The UHT (ultra-high temperature) treatment of milk at a temperature of 130C for one or two seconds gives rise to UHT or Long-life Milk, packed aseptically into special containers to protect it from light and oxygen.

Sterilised milk is prepared from homogenised milk bottled and then heated to about 140C for 20-60 seconds.

Evaporated milk is prepared by the concentration of milk at low temperature, then sterilised in cans at 115C for 15 minutes.

Sweetened condensed milk is prepared with a lower temperature since it contains added sucrose.

Cheese is derived from the precipitation of casein that forms a curd. The curd is held for many hours to increase acidity, so the curd acquires the right degree of firmness. Then the curd is chopped into small pieces until it is stirred and then pressed. Salt is added before pressing. The final stage of the cheese manufacture, the ripening, requires low-temperature storage for a long period.

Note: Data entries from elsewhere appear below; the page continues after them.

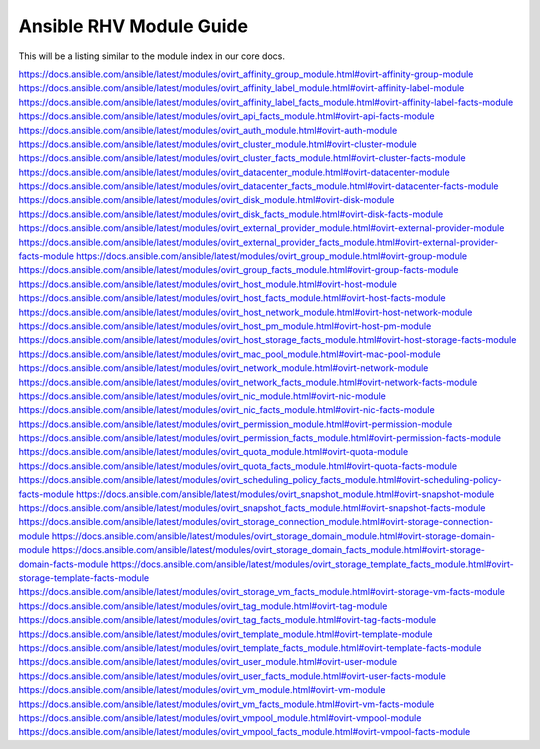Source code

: .. _RHV_ansible_module_index:

***************************
Ansible RHV Module Guide
***************************

This will be a listing similar to the module index in our core docs.

https://docs.ansible.com/ansible/latest/modules/ovirt_affinity_group_module.html#ovirt-affinity-group-module
https://docs.ansible.com/ansible/latest/modules/ovirt_affinity_label_module.html#ovirt-affinity-label-module
https://docs.ansible.com/ansible/latest/modules/ovirt_affinity_label_facts_module.html#ovirt-affinity-label-facts-module
https://docs.ansible.com/ansible/latest/modules/ovirt_api_facts_module.html#ovirt-api-facts-module
https://docs.ansible.com/ansible/latest/modules/ovirt_auth_module.html#ovirt-auth-module
https://docs.ansible.com/ansible/latest/modules/ovirt_cluster_module.html#ovirt-cluster-module
https://docs.ansible.com/ansible/latest/modules/ovirt_cluster_facts_module.html#ovirt-cluster-facts-module
https://docs.ansible.com/ansible/latest/modules/ovirt_datacenter_module.html#ovirt-datacenter-module
https://docs.ansible.com/ansible/latest/modules/ovirt_datacenter_facts_module.html#ovirt-datacenter-facts-module
https://docs.ansible.com/ansible/latest/modules/ovirt_disk_module.html#ovirt-disk-module
https://docs.ansible.com/ansible/latest/modules/ovirt_disk_facts_module.html#ovirt-disk-facts-module
https://docs.ansible.com/ansible/latest/modules/ovirt_external_provider_module.html#ovirt-external-provider-module
https://docs.ansible.com/ansible/latest/modules/ovirt_external_provider_facts_module.html#ovirt-external-provider-facts-module
https://docs.ansible.com/ansible/latest/modules/ovirt_group_module.html#ovirt-group-module
https://docs.ansible.com/ansible/latest/modules/ovirt_group_facts_module.html#ovirt-group-facts-module
https://docs.ansible.com/ansible/latest/modules/ovirt_host_module.html#ovirt-host-module
https://docs.ansible.com/ansible/latest/modules/ovirt_host_facts_module.html#ovirt-host-facts-module
https://docs.ansible.com/ansible/latest/modules/ovirt_host_network_module.html#ovirt-host-network-module
https://docs.ansible.com/ansible/latest/modules/ovirt_host_pm_module.html#ovirt-host-pm-module
https://docs.ansible.com/ansible/latest/modules/ovirt_host_storage_facts_module.html#ovirt-host-storage-facts-module
https://docs.ansible.com/ansible/latest/modules/ovirt_mac_pool_module.html#ovirt-mac-pool-module
https://docs.ansible.com/ansible/latest/modules/ovirt_network_module.html#ovirt-network-module
https://docs.ansible.com/ansible/latest/modules/ovirt_network_facts_module.html#ovirt-network-facts-module
https://docs.ansible.com/ansible/latest/modules/ovirt_nic_module.html#ovirt-nic-module
https://docs.ansible.com/ansible/latest/modules/ovirt_nic_facts_module.html#ovirt-nic-facts-module
https://docs.ansible.com/ansible/latest/modules/ovirt_permission_module.html#ovirt-permission-module
https://docs.ansible.com/ansible/latest/modules/ovirt_permission_facts_module.html#ovirt-permission-facts-module
https://docs.ansible.com/ansible/latest/modules/ovirt_quota_module.html#ovirt-quota-module
https://docs.ansible.com/ansible/latest/modules/ovirt_quota_facts_module.html#ovirt-quota-facts-module
https://docs.ansible.com/ansible/latest/modules/ovirt_scheduling_policy_facts_module.html#ovirt-scheduling-policy-facts-module
https://docs.ansible.com/ansible/latest/modules/ovirt_snapshot_module.html#ovirt-snapshot-module
https://docs.ansible.com/ansible/latest/modules/ovirt_snapshot_facts_module.html#ovirt-snapshot-facts-module
https://docs.ansible.com/ansible/latest/modules/ovirt_storage_connection_module.html#ovirt-storage-connection-module
https://docs.ansible.com/ansible/latest/modules/ovirt_storage_domain_module.html#ovirt-storage-domain-module
https://docs.ansible.com/ansible/latest/modules/ovirt_storage_domain_facts_module.html#ovirt-storage-domain-facts-module
https://docs.ansible.com/ansible/latest/modules/ovirt_storage_template_facts_module.html#ovirt-storage-template-facts-module
https://docs.ansible.com/ansible/latest/modules/ovirt_storage_vm_facts_module.html#ovirt-storage-vm-facts-module
https://docs.ansible.com/ansible/latest/modules/ovirt_tag_module.html#ovirt-tag-module
https://docs.ansible.com/ansible/latest/modules/ovirt_tag_facts_module.html#ovirt-tag-facts-module
https://docs.ansible.com/ansible/latest/modules/ovirt_template_module.html#ovirt-template-module
https://docs.ansible.com/ansible/latest/modules/ovirt_template_facts_module.html#ovirt-template-facts-module
https://docs.ansible.com/ansible/latest/modules/ovirt_user_module.html#ovirt-user-module
https://docs.ansible.com/ansible/latest/modules/ovirt_user_facts_module.html#ovirt-user-facts-module
https://docs.ansible.com/ansible/latest/modules/ovirt_vm_module.html#ovirt-vm-module
https://docs.ansible.com/ansible/latest/modules/ovirt_vm_facts_module.html#ovirt-vm-facts-module
https://docs.ansible.com/ansible/latest/modules/ovirt_vmpool_module.html#ovirt-vmpool-module
https://docs.ansible.com/ansible/latest/modules/ovirt_vmpool_facts_module.html#ovirt-vmpool-facts-module
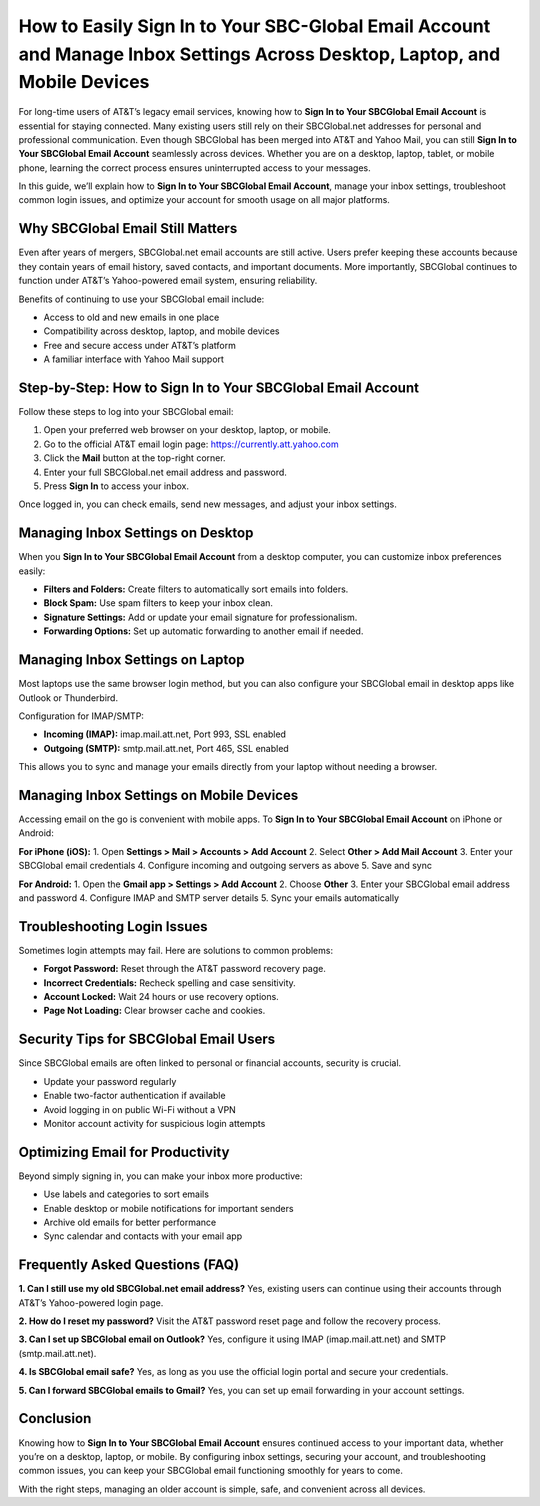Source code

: How to Easily Sign In to Your SBC-Global Email Account and Manage Inbox Settings Across Desktop, Laptop, and Mobile Devices
==============================================================================================

For long-time users of AT&T’s legacy email services, knowing how to **Sign In to Your SBCGlobal Email Account** is essential for staying connected. Many existing users still rely on their SBCGlobal.net addresses for personal and professional communication. Even though SBCGlobal has been merged into AT&T and Yahoo Mail, you can still **Sign In to Your SBCGlobal Email Account** seamlessly across devices. Whether you are on a desktop, laptop, tablet, or mobile phone, learning the correct process ensures uninterrupted access to your messages.  

In this guide, we’ll explain how to **Sign In to Your SBCGlobal Email Account**, manage your inbox settings, troubleshoot common login issues, and optimize your account for smooth usage on all major platforms.  

Why SBCGlobal Email Still Matters
---------------------------------
Even after years of mergers, SBCGlobal.net email accounts are still active. Users prefer keeping these accounts because they contain years of email history, saved contacts, and important documents. More importantly, SBCGlobal continues to function under AT&T’s Yahoo-powered email system, ensuring reliability.  

Benefits of continuing to use your SBCGlobal email include:  

- Access to old and new emails in one place  
- Compatibility across desktop, laptop, and mobile devices  
- Free and secure access under AT&T’s platform  
- A familiar interface with Yahoo Mail support  

Step-by-Step: How to Sign In to Your SBCGlobal Email Account
------------------------------------------------------------
Follow these steps to log into your SBCGlobal email:  

1. Open your preferred web browser on your desktop, laptop, or mobile.  
2. Go to the official AT&T email login page: `https://currently.att.yahoo.com <https://currently.att.yahoo.com>`_  
3. Click the **Mail** button at the top-right corner.  
4. Enter your full SBCGlobal.net email address and password.  
5. Press **Sign In** to access your inbox.  

Once logged in, you can check emails, send new messages, and adjust your inbox settings.  

Managing Inbox Settings on Desktop
----------------------------------
When you **Sign In to Your SBCGlobal Email Account** from a desktop computer, you can customize inbox preferences easily:  

- **Filters and Folders:** Create filters to automatically sort emails into folders.  
- **Block Spam:** Use spam filters to keep your inbox clean.  
- **Signature Settings:** Add or update your email signature for professionalism.  
- **Forwarding Options:** Set up automatic forwarding to another email if needed.  

Managing Inbox Settings on Laptop
---------------------------------
Most laptops use the same browser login method, but you can also configure your SBCGlobal email in desktop apps like Outlook or Thunderbird.  

Configuration for IMAP/SMTP:  

- **Incoming (IMAP):** imap.mail.att.net, Port 993, SSL enabled  
- **Outgoing (SMTP):** smtp.mail.att.net, Port 465, SSL enabled  

This allows you to sync and manage your emails directly from your laptop without needing a browser.  

Managing Inbox Settings on Mobile Devices
-----------------------------------------
Accessing email on the go is convenient with mobile apps. To **Sign In to Your SBCGlobal Email Account** on iPhone or Android:  

**For iPhone (iOS):**  
1. Open **Settings > Mail > Accounts > Add Account**  
2. Select **Other > Add Mail Account**  
3. Enter your SBCGlobal email credentials  
4. Configure incoming and outgoing servers as above  
5. Save and sync  

**For Android:**  
1. Open the **Gmail app > Settings > Add Account**  
2. Choose **Other**  
3. Enter your SBCGlobal email address and password  
4. Configure IMAP and SMTP server details  
5. Sync your emails automatically  

Troubleshooting Login Issues
----------------------------
Sometimes login attempts may fail. Here are solutions to common problems:  

- **Forgot Password:** Reset through the AT&T password recovery page.  
- **Incorrect Credentials:** Recheck spelling and case sensitivity.  
- **Account Locked:** Wait 24 hours or use recovery options.  
- **Page Not Loading:** Clear browser cache and cookies.  

Security Tips for SBCGlobal Email Users
---------------------------------------
Since SBCGlobal emails are often linked to personal or financial accounts, security is crucial.  

- Update your password regularly  
- Enable two-factor authentication if available  
- Avoid logging in on public Wi-Fi without a VPN  
- Monitor account activity for suspicious login attempts  

Optimizing Email for Productivity
---------------------------------
Beyond simply signing in, you can make your inbox more productive:  

- Use labels and categories to sort emails  
- Enable desktop or mobile notifications for important senders  
- Archive old emails for better performance  
- Sync calendar and contacts with your email app  

Frequently Asked Questions (FAQ)
--------------------------------
**1. Can I still use my old SBCGlobal.net email address?**  
Yes, existing users can continue using their accounts through AT&T’s Yahoo-powered login page.  

**2. How do I reset my password?**  
Visit the AT&T password reset page and follow the recovery process.  

**3. Can I set up SBCGlobal email on Outlook?**  
Yes, configure it using IMAP (imap.mail.att.net) and SMTP (smtp.mail.att.net).  

**4. Is SBCGlobal email safe?**  
Yes, as long as you use the official login portal and secure your credentials.  

**5. Can I forward SBCGlobal emails to Gmail?**  
Yes, you can set up email forwarding in your account settings.  

Conclusion
----------
Knowing how to **Sign In to Your SBCGlobal Email Account** ensures continued access to your important data, whether you’re on a desktop, laptop, or mobile. By configuring inbox settings, securing your account, and troubleshooting common issues, you can keep your SBCGlobal email functioning smoothly for years to come.  


With the right steps, managing an older account is simple, safe, and convenient across all devices.  
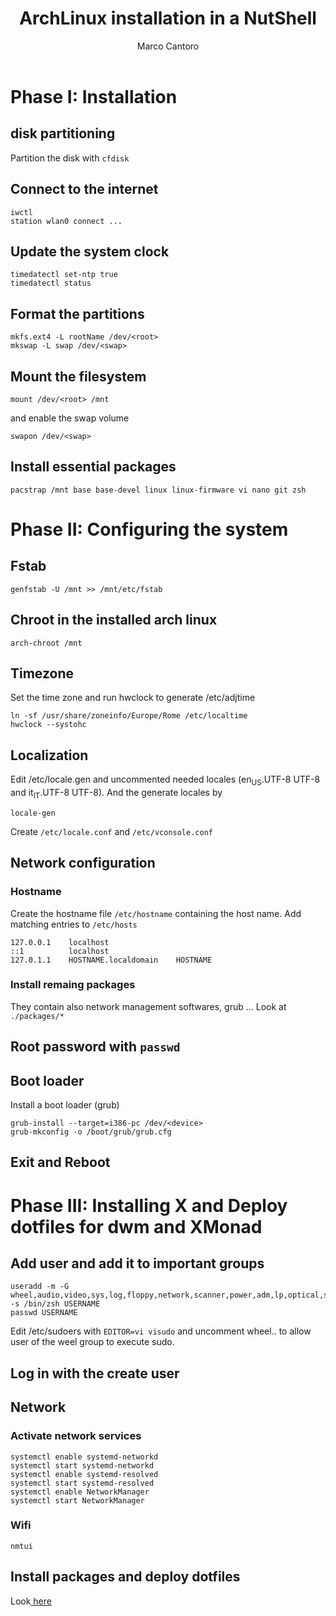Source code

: #+TITLE: ArchLinux installation in a NutShell
#+AUTHOR: Marco Cantoro
#+EMAIL: marco.cantoro92@outlook.it
#+STARTUP: overview
#+OPTIONS: toc:2 num:3

* Phase I: Installation
** disk partitioning
Partition the disk with =cfdisk=

** Connect to the internet
#+begin_src shell
  iwctl
  station wlan0 connect ...
#+end_src

** Update the system clock
#+begin_src shell
  timedatectl set-ntp true
  timedatectl status
#+end_src

** Format the partitions
#+begin_src shell
  mkfs.ext4 -L rootName /dev/<root>
  mkswap -L swap /dev/<swap>
#+end_src

** Mount the filesystem
#+begin_src shell
  mount /dev/<root> /mnt
#+end_src

and enable the swap volume
#+begin_src shell
  swapon /dev/<swap>
#+end_src

** Install essential packages
#+begin_src shell
  pacstrap /mnt base base-devel linux linux-firmware vi nano git zsh
#+end_src

* Phase II: Configuring the system

** Fstab
#+begin_src shell
  genfstab -U /mnt >> /mnt/etc/fstab
#+end_src

** Chroot in the installed arch linux
#+begin_src shell
  arch-chroot /mnt
#+end_src

** Timezone
Set the time zone and run hwclock to generate /etc/adjtime
#+begin_src shell
  ln -sf /usr/share/zoneinfo/Europe/Rome /etc/localtime
  hwclock --systohc
#+end_src

** Localization
Edit /etc/locale.gen and uncommented needed locales
(en_US.UTF-8 UTF-8 and it_IT.UTF-8 UTF-8). And the generate locales by
#+begin_src shell
  locale-gen
#+end_src

Create =/etc/locale.conf= and =/etc/vconsole.conf=

** Network configuration

*** Hostname
Create the hostname file =/etc/hostname= containing the host name.
Add matching entries to =/etc/hosts=
#+begin_src config
  127.0.0.1    localhost
  ::1          localhost
  127.0.1.1    HOSTNAME.localdomain    HOSTNAME
#+end_src

*** Install remaing packages
They contain also network management softwares, grub ...
Look at =./packages/*=

** Root password with =passwd=

** Boot loader
Install a boot loader (grub)
#+begin_src shell
  grub-install --target=i386-pc /dev/<device>
  grub-mkconfig -o /boot/grub/grub.cfg
#+end_src

** Exit and Reboot

* Phase III: Installing X and Deploy dotfiles for dwm and XMonad

** Add user and add it to important groups
#+begin_src shell
  useradd -m -G wheel,audio,video,sys,log,floppy,network,scanner,power,adm,lp,optical,storage,users,rfkill -s /bin/zsh USERNAME
  passwd USERNAME
#+end_src

Edit /etc/sudoers with =EDITOR=vi visudo= and uncomment wheel.. to allow
user of the weel group to execute sudo.

** Log in with the create user
** Network
*** Activate network services
#+begin_src shell
  systemctl enable systemd-networkd
  systemctl start systemd-networkd
  systemctl enable systemd-resolved
  systemctl start systemd-resolved
  systemctl enable NetworkManager
  systemctl start NetworkManager
#+end_src

*** Wifi
#+begin_src shell
  nmtui
#+end_src

** Install packages and deploy dotfiles
Look[[file:~/dotfiles/deploy/README.org::*Package-Management][ here]]

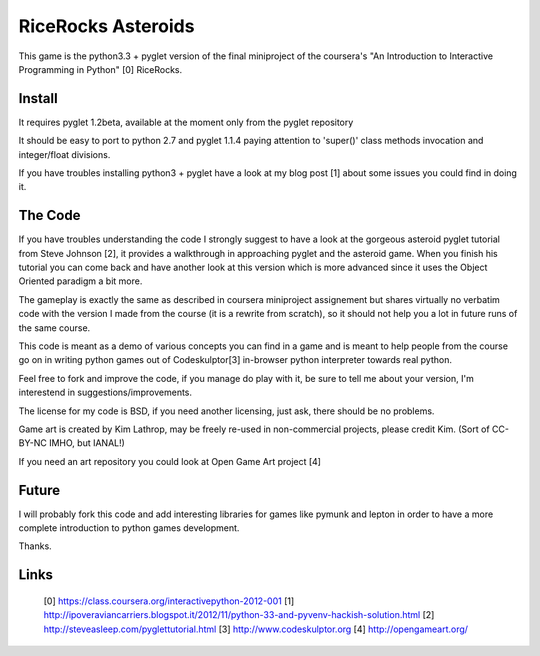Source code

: ===================
RiceRocks Asteroids
===================

This game is the python3.3 + pyglet version of the final miniproject of the 
coursera's "An Introduction to Interactive Programming in Python" [0] RiceRocks.

Install
=======

It requires pyglet 1.2beta, available at the moment only from the pyglet repository

It should be easy to port to python 2.7 and pyglet 1.1.4 paying attention to
'super()' class methods invocation and integer/float divisions.

If you have troubles installing python3 + pyglet have a look at my blog post [1]
about some issues you could find in doing it.

The Code
========

If you have troubles understanding the code I strongly suggest to have a look 
at the gorgeous asteroid pyglet tutorial from Steve Johnson [2], it provides 
a walkthrough in approaching pyglet and the asteroid game. When you finish his
tutorial you can come back and have another look at this version which is more
advanced since it uses the Object Oriented paradigm a bit more.


The gameplay is exactly the same as described in coursera miniproject assignement
but shares virtually no verbatim code with the version I made from the course
(it is a rewrite from scratch), so it should not help you a lot in future runs of
the same course.


This code is meant as a demo of various concepts you can find in a game and is
meant to help people from the course go on in writing python games out of Codeskulptor[3]
in-browser python interpreter towards real python.


Feel free to fork and improve the code, if you manage do play with it, be sure
to tell me about your version, I'm interestend in suggestions/improvements.


The license for my code is BSD, if you need another licensing, just ask, there
should be no problems.

Game art is created by Kim Lathrop, may be freely re-used in non-commercial
projects, please credit Kim. (Sort of CC-BY-NC IMHO, but IANAL!)

If you need an art repository you could look at Open Game Art project [4]

Future
======

I will probably fork this code and add interesting libraries for games like
pymunk and lepton in order to have a more complete introduction to python games
development.

Thanks.


Links
=====

 [0] https://class.coursera.org/interactivepython-2012-001
 [1] http://ipoveraviancarriers.blogspot.it/2012/11/python-33-and-pyvenv-hackish-solution.html
 [2] http://steveasleep.com/pyglettutorial.html
 [3] http://www.codeskulptor.org
 [4] http://opengameart.org/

Cottage cheese is made from skimmed milk and contains very little fat cream. Cream cheese has a high fat content.

Certain cheeses are made from milk, others from goat or sheep milk.

Butter is produced from the separated fats of milk. The cream is pasteurised and then the starter culture is added over one or to days at 15 to 21C. This causes the development of acidity and flavour, that is ripening. Butter that has not been ripened has better keeping qualities.

Yoghurt is made from pasteurised milk to which a starter culture is added. During an incubation at about 35C the organisms ferment the milk lactose and produce acid. So the casein coagulates and the yoghurt is produced.